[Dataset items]
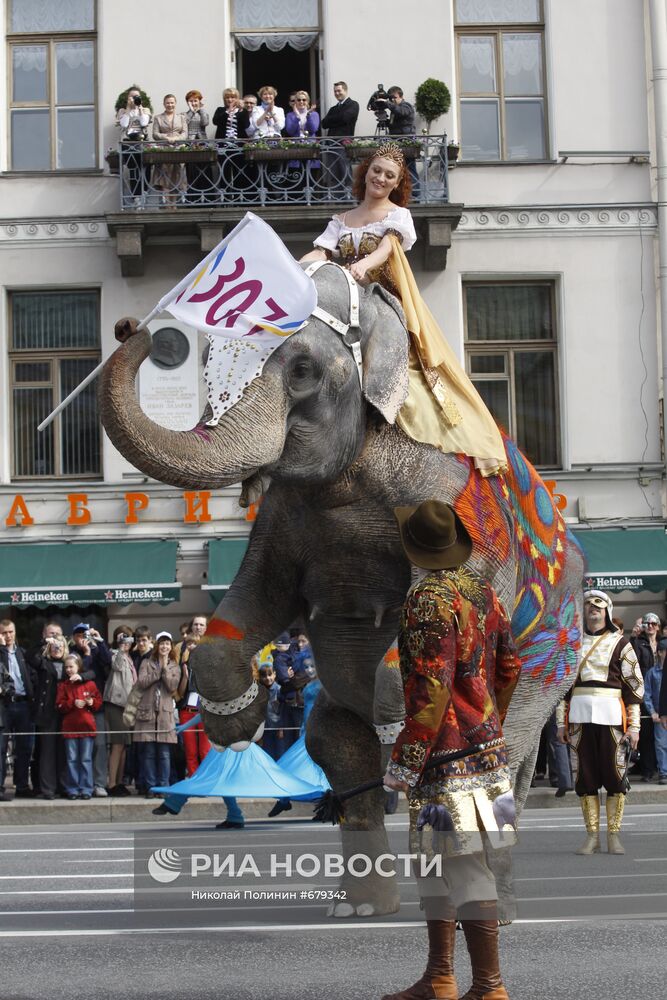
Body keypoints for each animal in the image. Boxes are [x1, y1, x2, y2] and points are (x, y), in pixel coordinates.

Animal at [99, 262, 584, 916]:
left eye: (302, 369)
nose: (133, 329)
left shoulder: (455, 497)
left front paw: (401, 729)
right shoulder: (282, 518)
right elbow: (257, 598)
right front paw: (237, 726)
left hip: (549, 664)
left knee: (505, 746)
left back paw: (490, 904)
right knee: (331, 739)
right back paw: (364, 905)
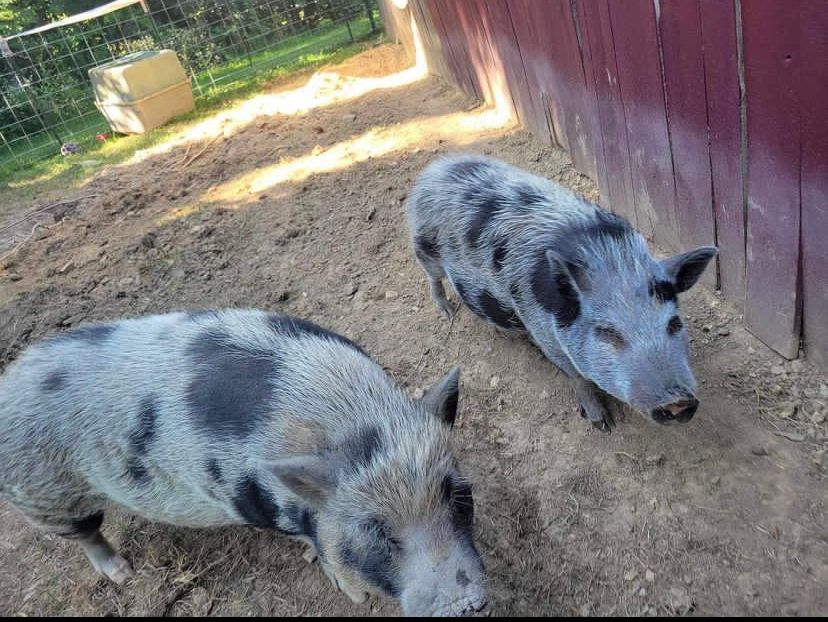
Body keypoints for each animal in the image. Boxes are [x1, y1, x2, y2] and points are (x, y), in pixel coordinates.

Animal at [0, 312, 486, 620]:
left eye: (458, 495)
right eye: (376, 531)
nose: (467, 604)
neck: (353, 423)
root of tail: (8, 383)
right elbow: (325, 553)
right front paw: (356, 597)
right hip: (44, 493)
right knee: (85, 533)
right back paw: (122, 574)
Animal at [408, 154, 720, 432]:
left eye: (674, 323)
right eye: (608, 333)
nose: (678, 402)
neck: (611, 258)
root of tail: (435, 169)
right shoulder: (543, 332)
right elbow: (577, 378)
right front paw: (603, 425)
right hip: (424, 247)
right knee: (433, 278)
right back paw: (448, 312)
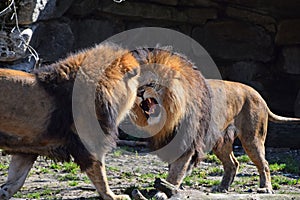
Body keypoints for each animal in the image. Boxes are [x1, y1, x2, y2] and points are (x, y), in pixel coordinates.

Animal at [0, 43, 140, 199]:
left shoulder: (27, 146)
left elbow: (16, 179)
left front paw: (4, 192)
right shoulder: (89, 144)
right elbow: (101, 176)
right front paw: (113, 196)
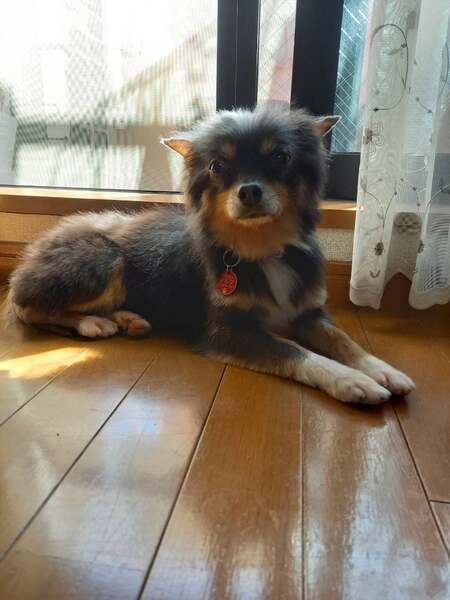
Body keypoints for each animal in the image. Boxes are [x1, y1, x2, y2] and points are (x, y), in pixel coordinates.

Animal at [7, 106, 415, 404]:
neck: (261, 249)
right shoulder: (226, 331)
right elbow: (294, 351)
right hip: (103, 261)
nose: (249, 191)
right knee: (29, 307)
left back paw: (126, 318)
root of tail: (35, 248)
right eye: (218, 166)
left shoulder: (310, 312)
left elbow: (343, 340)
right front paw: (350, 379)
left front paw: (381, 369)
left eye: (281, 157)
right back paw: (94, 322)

(PROBLEM TO WORK ON):
Please reproduce exactly and only the lines from the first line of the records through the line containing "right back paw: (364, 905)", both included, omitting any pictures.

(YOUR RESPONSE):
Body keypoints for each animal in the image. Boxes are [x1, y1, x2, y2] and points are (x, y), in pixel coordinates.

Animal at [99, 262, 584, 916]:
left eye: (302, 369)
nose: (133, 329)
left shoulder: (455, 497)
left front paw: (401, 729)
right shoulder: (282, 518)
right elbow: (257, 598)
right front paw: (237, 726)
left hip: (549, 664)
left knee: (505, 746)
left back paw: (490, 904)
right knee: (331, 739)
right back paw: (364, 905)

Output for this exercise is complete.